Кроме того, при таком сосредоточении всех камер в одном двухъярусном коридоре, каждый заключенный должен был мучиться, поневоле становясь свидетелем чужих настроений — чужого гнева, бешенства, отчаяния, тоски. Никакой возможности остаться действительно одному. Днем — поток ослепительного света, беспрепятственно льющегося через стеклянную крышу. Ночью — яркие, сильные лампы, освещающие каждый угол, каждый закоулок камеры. Ни покоя, ни развлечений, кроме карт и шашек — единственных игр, в которые заключенные могли играть, не выходя из своих камер. Правда, для тех, кто способен был читать и находить удовольствие в чтении при таких обстоятельствах, оставались еще книги и газеты. И посещения духовных наставников: утром и вечером являлся католический священник; раввин и протестантский пастор, хотя и менее регулярно, тоже приходили для молитвы и утешения к тем, кто соглашался их слушать.
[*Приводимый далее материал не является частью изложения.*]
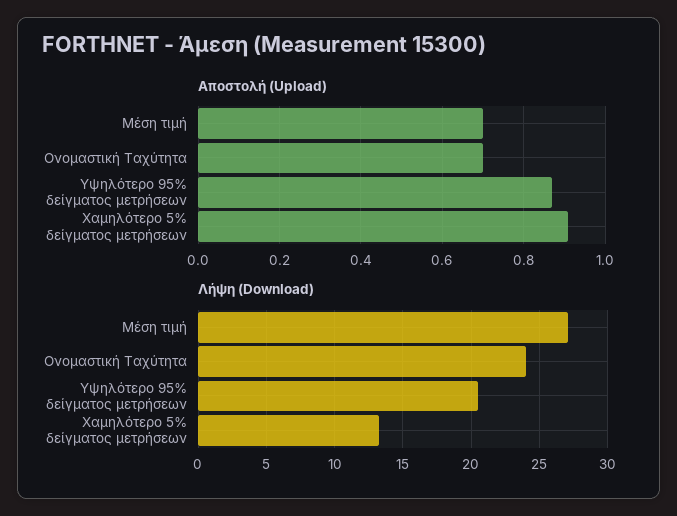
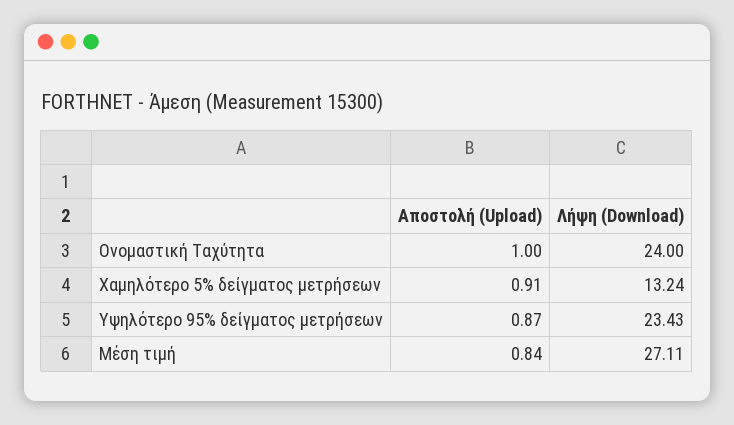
Αποστολή (Upload), Μέση τιμή: 0.7 -> 0.84
Αποστολή (Upload), Ονομαστική Ταχύτητα: 0.7 -> 1
Λήψη (Download), Υψηλότερο 95% δείγματος μετρήσεων: 20.5 -> 23.43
Но истинным проклятием этого места было то, что вопреки всем благим намерениям усовершенствователей создавалась эта постоянная и неизбежная близость между людьми, чье сознание затуманила и исказила неотвратимость надвигающейся смерти, для многих столь близкой, что они уже ощущали у себя на плече холод ее тяжелой руки. И никто, сколько ни храбрись, не мог уберечь себя от тех или иных проявлений распада личности под действием этой пытки. Уныние, безнадежность, безотчетные страхи, словно дуновения, носились по всему Дому, всех по очереди заражая ужасом или отчаянием. В самые неожиданные минуты все это находило выход в проклятиях, вздохах, даже в слезах, откуда-нибудь вдруг доносилась жалобная мольба: «Ради бога! хоть бы спели что-нибудь!» — или просто вопли и стоны.
Но самые, быть может, нестерпимые мучения были связаны с поперечным коридором, соединявшим старый Дом смерти с комнатой казней. Ведь ему — увы, довольно часто! — приходилось служить подмостками для одной из сцен той трагедии, которая опять и опять совершалась в этих стенах, — трагедии казни.
Ибо по этому коридору осужденного накануне казни переводили из благоустроенной камеры нового здания, где он протомился год или два, в одну из камер старого Дома смерти, чтобы он мог провести свои предсмертные часы в тишине и одиночестве; в последнюю минуту, однако, он должен был совершить — на глазах у всех — обратный путь, все по тому же узкому коридору, в комнату казней, расположенную в другом его конце.
Отправляясь на свидание с адвокатом или с кем-нибудь из родных, тоже надо было пройти сначала по главному коридору, а затем по узкому поперечному до двери, ведущей в старый Дом смерти. Там заключенного вводили в камеру, и он мог наслаждаться беседой со своим гостем (женой, сыном, матерью, дочерью, братом, защитником), причем каждое слово этой беседы слышал надзиратель, сидевший между решеткой камеры и проволочной сеткой, натянутой в двух футах от нее. Ни рукопожатие, ни поцелуй, ни ласковое прикосновение, ни слово любви не могли укрыться от этого стража. И когда для одного из заключенных наступал роковой час, все остальные — угрюмые и добродушные, чувствительные и толстокожие — если не по чьей-то злой воле, то в силу обстоятельств должны были наблюдать все заключительные приготовления: перевод осужденного в одну из камер старого Дома, последнюю скорбную встречу с матерью, сыном, дочерью, отцом.